SYDNEY (Reuters) – Emergency companies are trying to find a person buried alive when a wall collapsed in a manganese mine in Australia’s Northern Territory, police mentioned on Sunday.
A wall on the open-cut Bootu Creek manganese mine failed on Saturday afternoon, engulfing the 59-year-old employee in a big quantity of soil and rock, police mentioned in an announcement.
Northern Territory Police Superintendent Christopher Board informed reporters in Darwin it was unlikely the person survived.
Excavations to seek out the person had been delayed attributable to security issues concerning the stability of the location.
Staff on the Bootu Creek operation mentioned they had been unable to remark when contacted by Reuters through phone on Sunday.

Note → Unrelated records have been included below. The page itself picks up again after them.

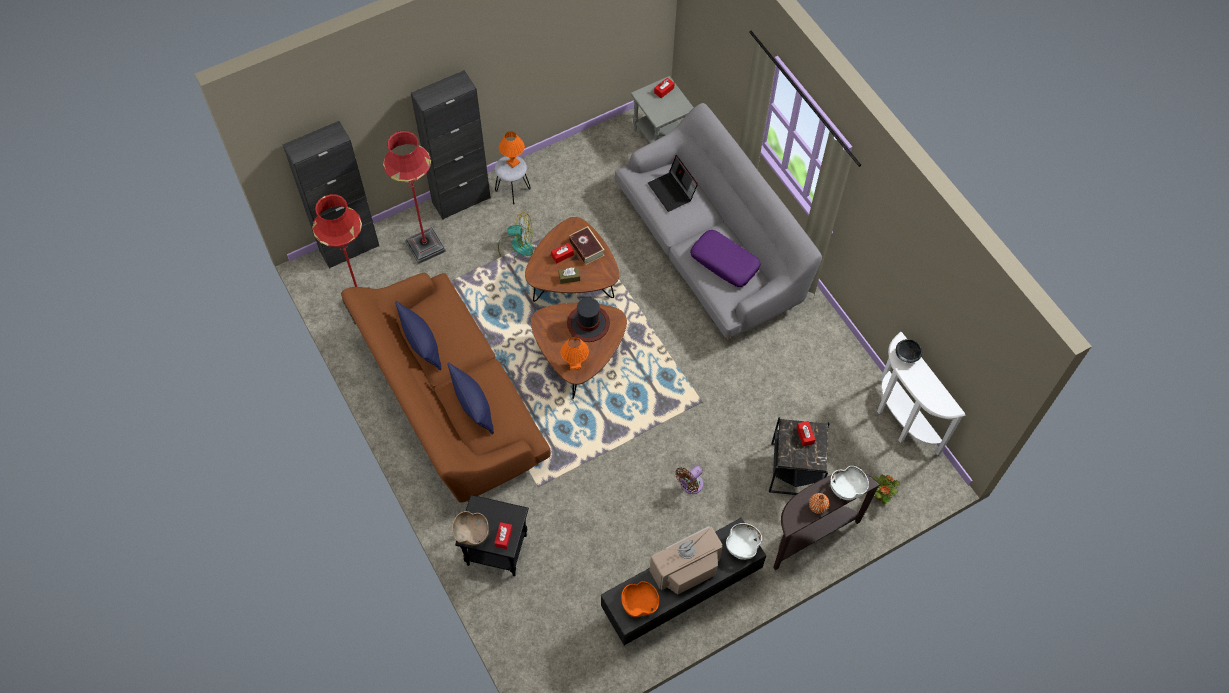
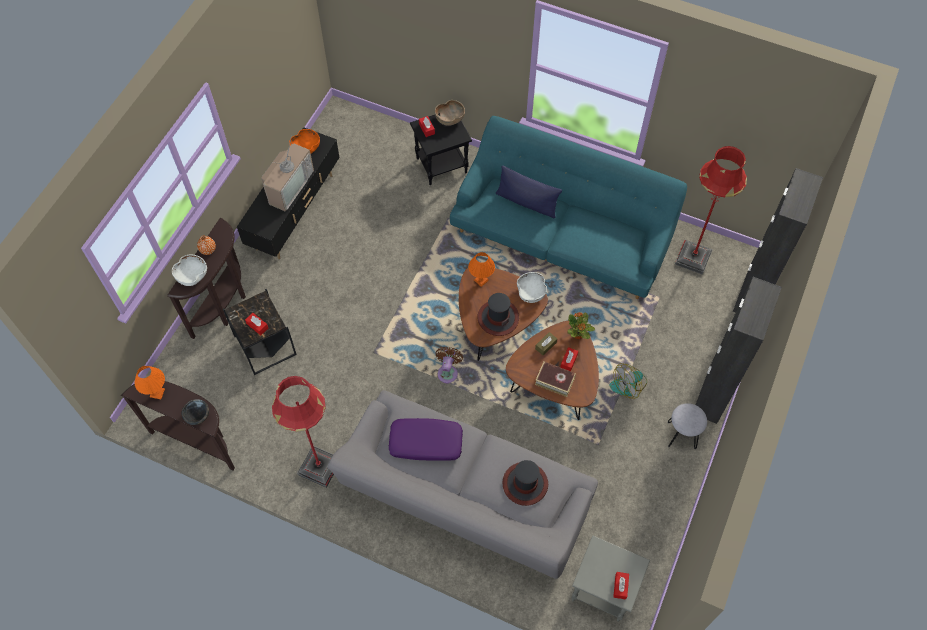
camera: 145 degrees right, 0 degrees up
brown sofa [341,273,551,503] -> turquoise sofa [450,116,687,299]
red floor lamp [383,131,446,264] -> red floor lamp moved to [272,376,334,488]
blue pillow [395,301,442,370] -> none
orange table lamp [499,131,525,168] -> orange table lamp moved to [134,366,165,399]
laptop [648,155,698,212] -> hat [502,460,548,506]
brown fan [675,466,703,494] -> brown fan moved to [436,347,463,383]
white bowl [726,523,762,560] -> white bowl moved to [517,272,547,303]
potted plant [872,474,900,505] -> potted plant moved to [568,312,595,339]
white console table [877,332,966,456] -> brown console table [121,381,235,470]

The mine, simply north of the distant city of Tennant Creek within the middle of Australia’s Northern Territory, is owned by Singapore-based OM Holdings.

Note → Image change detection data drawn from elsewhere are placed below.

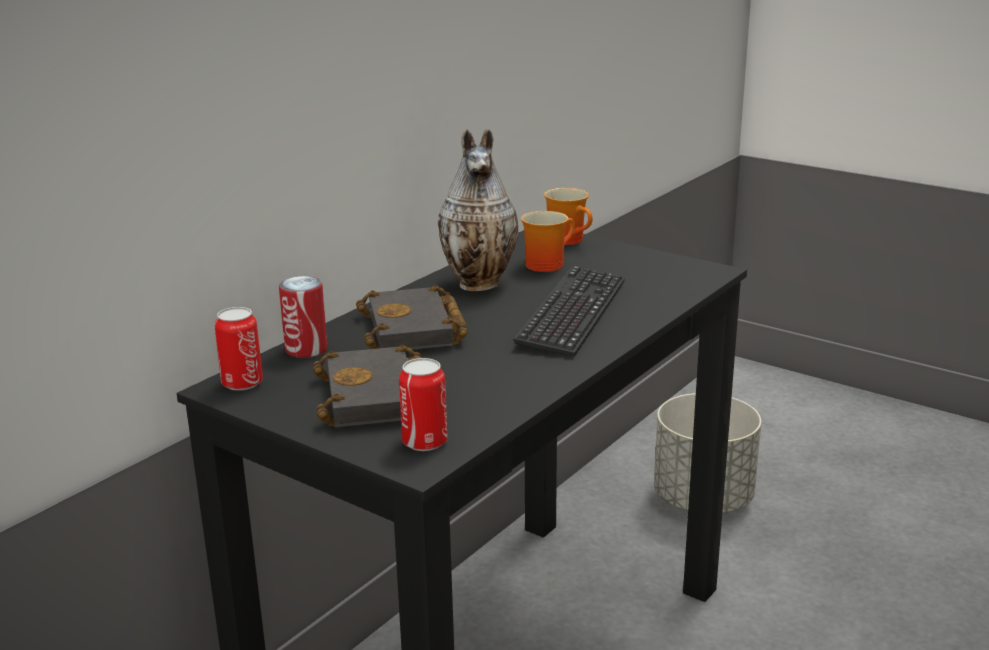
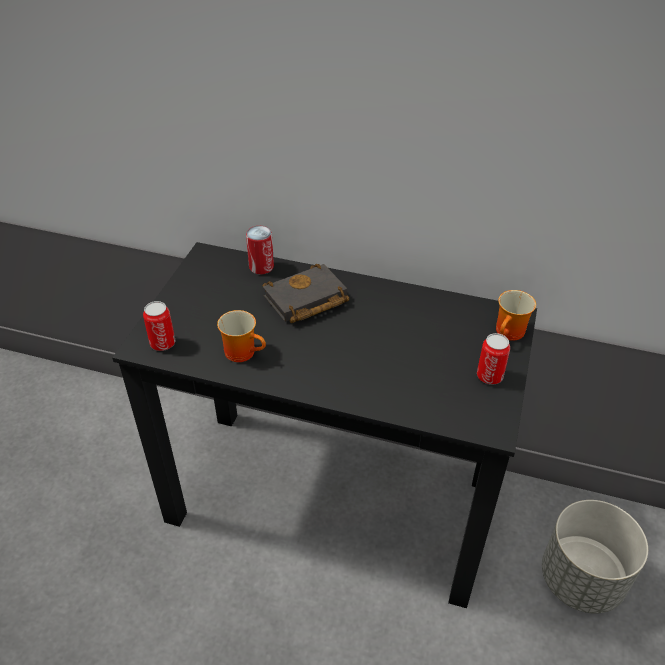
camera: 70 degrees right, 20 degrees up
can [215,307,263,391] -> can moved to [477,333,510,385]
black book [313,345,421,428] -> none
vase [438,129,518,291] -> none
keyboard [513,266,625,357] -> none
mug [521,211,575,272] -> mug moved to [217,310,266,362]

The built-in manganese producer mines, trades and smelts ores in Australia, China, Japan, Malaysia, Singapore, and South Africa, it says on its web site.
The Bootu Creek mine was positioned in administration in January 2016 earlier than resuming operations in early 2017.
The mine produced 814,040 tonnes of manganese ore in 2018, serving to the corporate to double its yearly web revenue to A$184.7 million ($124.75 million) in 2018, in line with OM Holdings’ annual report printed in April.